_The records_

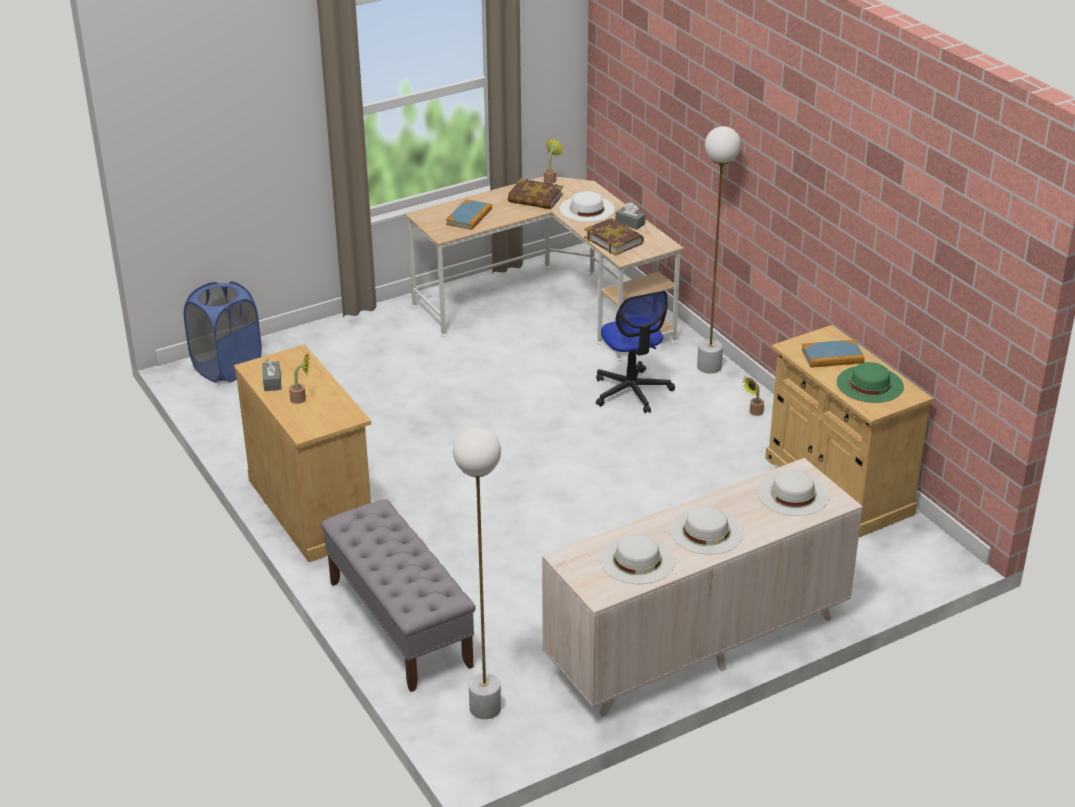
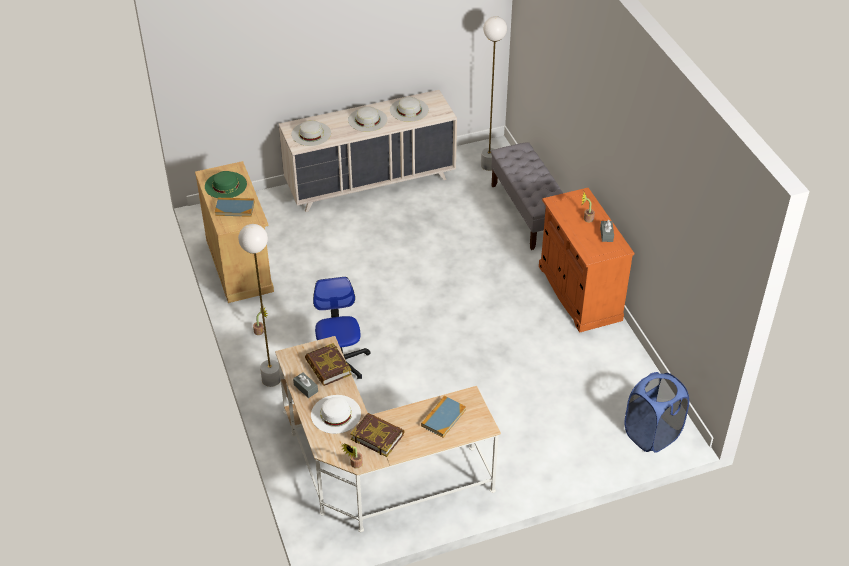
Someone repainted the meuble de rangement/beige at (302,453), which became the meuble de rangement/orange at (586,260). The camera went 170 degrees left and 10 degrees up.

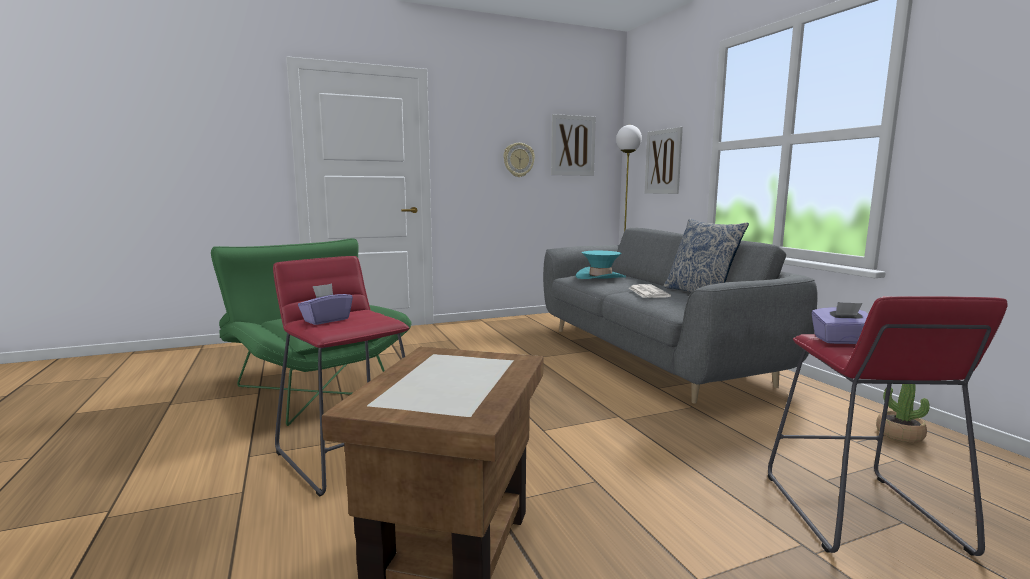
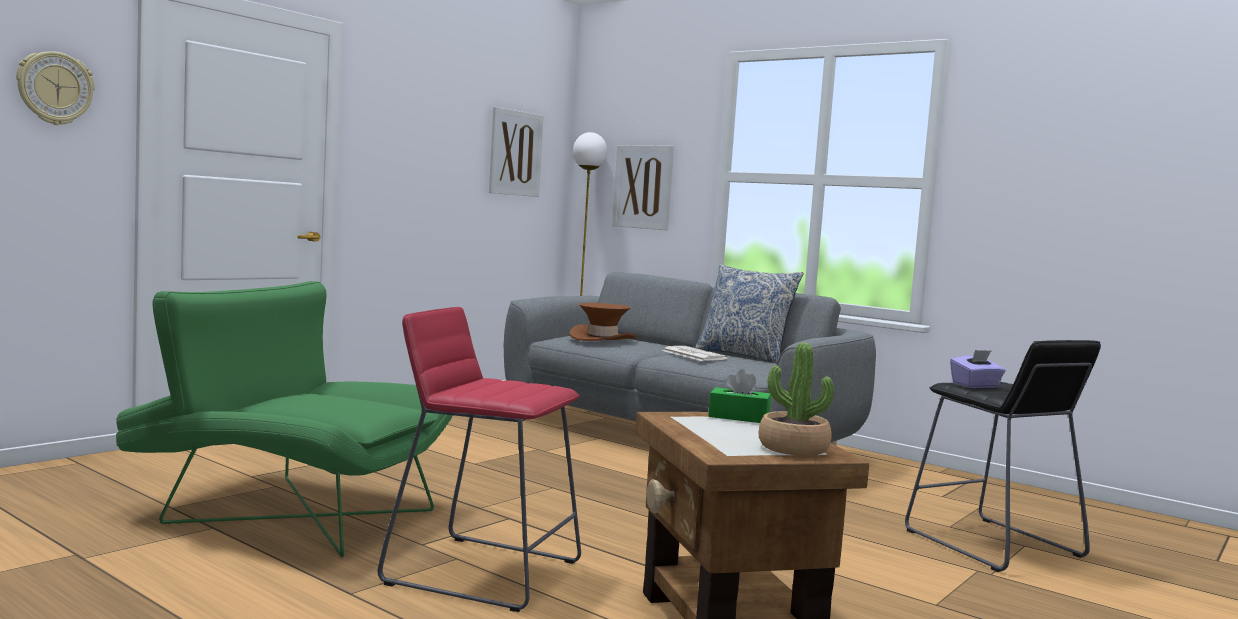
Someone carried the horloge murale from (519,160) to (55,88). Someone repainted the chapeau/turquoise at (601,265), which became the chapeau/marron at (602,322). Someone put down the boîte à mouchoirs/vert at (739,396). Someone carried the plante en pot from (903,413) to (796,399). Someone repainted the tabouret/rouge at (888,426), which became the tabouret/noir at (1003,456). Someone took away the boîte à mouchoirs/violet at (325,304). The camera went 30 degrees left and 5 degrees down.

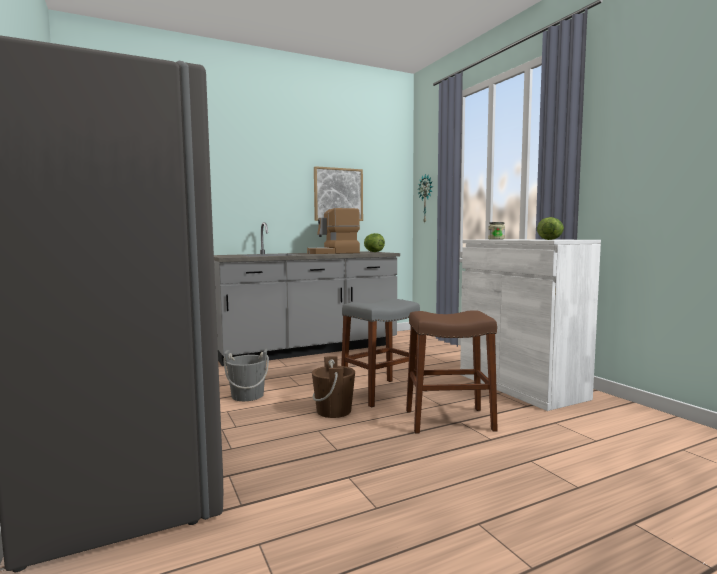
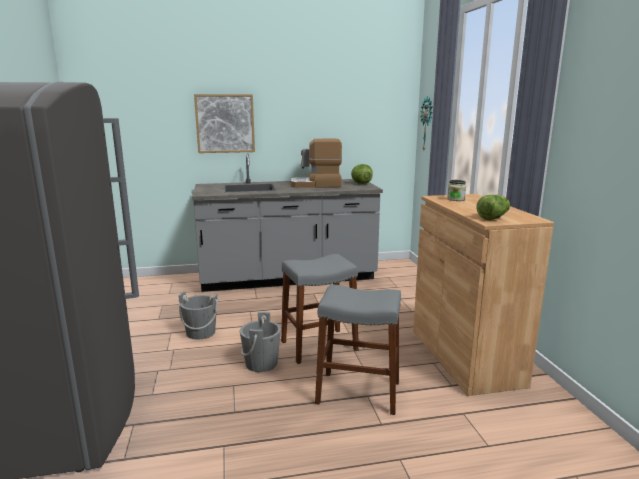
Someone carried the tableau from (338,193) to (224,123). Someone repainted the seau/marron at (333,387), which became the seau/gris at (260,342). Someone repainted the tabouret/marron at (452,372), which became the tabouret/gris at (358,349). Someone repainted the meuble de rangement/blanc at (530,325), which became the meuble de rangement/marron at (483,295). The camera went 15 degrees right and 10 degrees up.

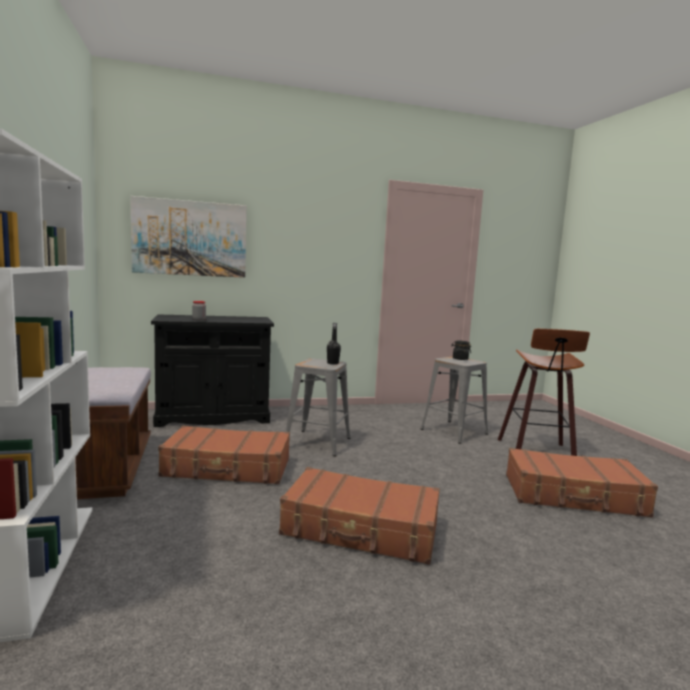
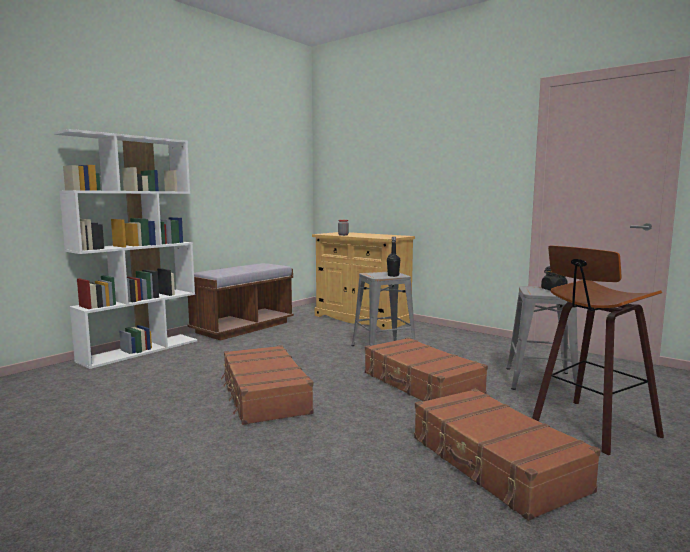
Someone repainted the meuble de rangement/noir at (212,370), which became the meuble de rangement/beige at (363,281). Someone carried the valise/marron from (224,455) to (426,369). Someone took away the tableau at (188,237). The camera went 55 degrees right and 0 degrees up.

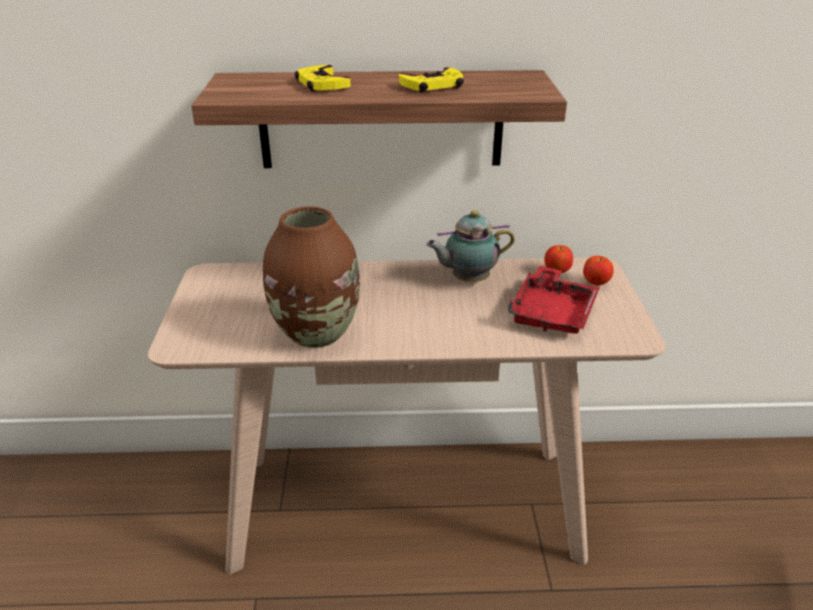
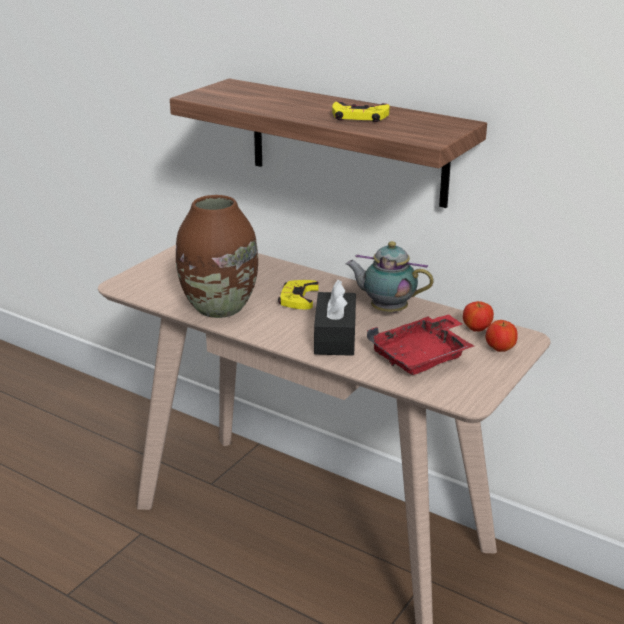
Someone carried the manette/jaune from (323,78) to (298,294). Someone put down the boîte à mouchoirs/noir at (335,318). The camera went 35 degrees right and 5 degrees down.

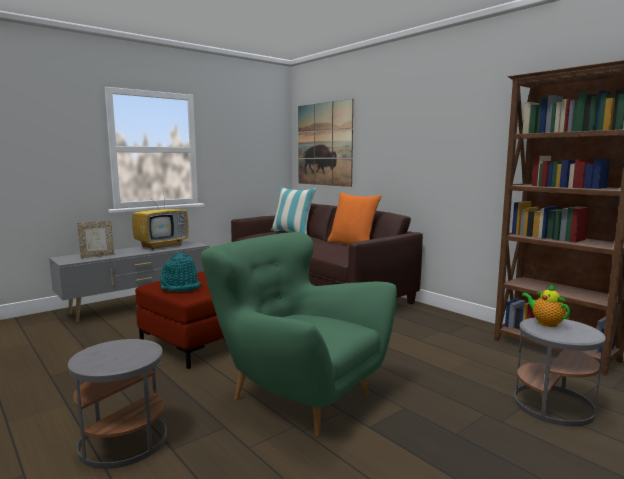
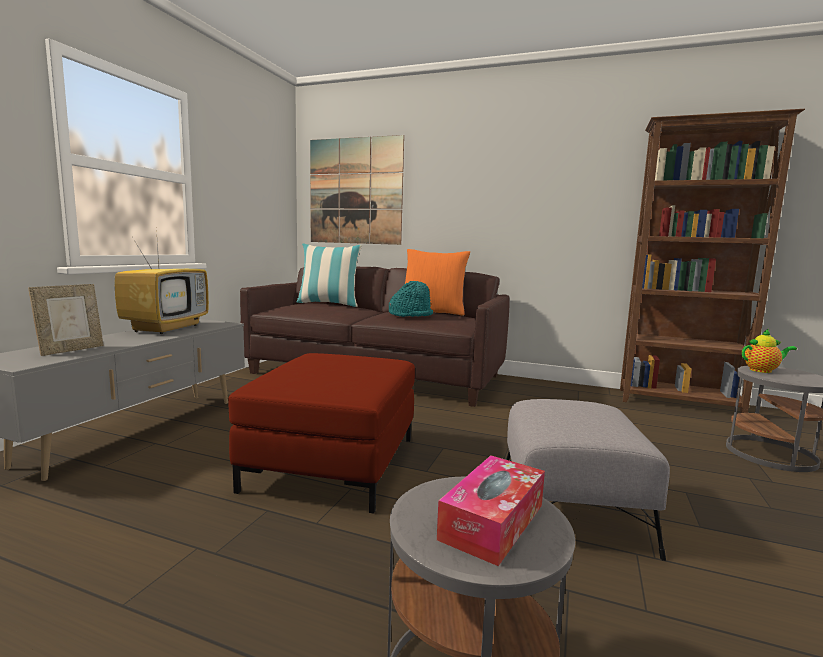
Someone carried the chapeau/turquoise from (181,272) to (411,299). Someone put down the boîte à mouchoirs at (491,510). Someone swapped the fauteuil/vert at (299,334) for the pouf/gris at (588,480). Someone rotated the théière at (546,305) by 150 degrees clockwise. The camera went 30 degrees left and 0 degrees up.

_Work instructions_
Please transcribe each entry exactly and exclude any image it contains.

_Problem solution_
Someone repainted the meuble de rangement/beige at (302,453), which became the meuble de rangement/orange at (586,260). The camera went 170 degrees left and 10 degrees up.

Someone carried the horloge murale from (519,160) to (55,88). Someone repainted the chapeau/turquoise at (601,265), which became the chapeau/marron at (602,322). Someone put down the boîte à mouchoirs/vert at (739,396). Someone carried the plante en pot from (903,413) to (796,399). Someone repainted the tabouret/rouge at (888,426), which became the tabouret/noir at (1003,456). Someone took away the boîte à mouchoirs/violet at (325,304). The camera went 30 degrees left and 5 degrees down.

Someone carried the tableau from (338,193) to (224,123). Someone repainted the seau/marron at (333,387), which became the seau/gris at (260,342). Someone repainted the tabouret/marron at (452,372), which became the tabouret/gris at (358,349). Someone repainted the meuble de rangement/blanc at (530,325), which became the meuble de rangement/marron at (483,295). The camera went 15 degrees right and 10 degrees up.

Someone repainted the meuble de rangement/noir at (212,370), which became the meuble de rangement/beige at (363,281). Someone carried the valise/marron from (224,455) to (426,369). Someone took away the tableau at (188,237). The camera went 55 degrees right and 0 degrees up.

Someone carried the manette/jaune from (323,78) to (298,294). Someone put down the boîte à mouchoirs/noir at (335,318). The camera went 35 degrees right and 5 degrees down.

Someone carried the chapeau/turquoise from (181,272) to (411,299). Someone put down the boîte à mouchoirs at (491,510). Someone swapped the fauteuil/vert at (299,334) for the pouf/gris at (588,480). Someone rotated the théière at (546,305) by 150 degrees clockwise. The camera went 30 degrees left and 0 degrees up.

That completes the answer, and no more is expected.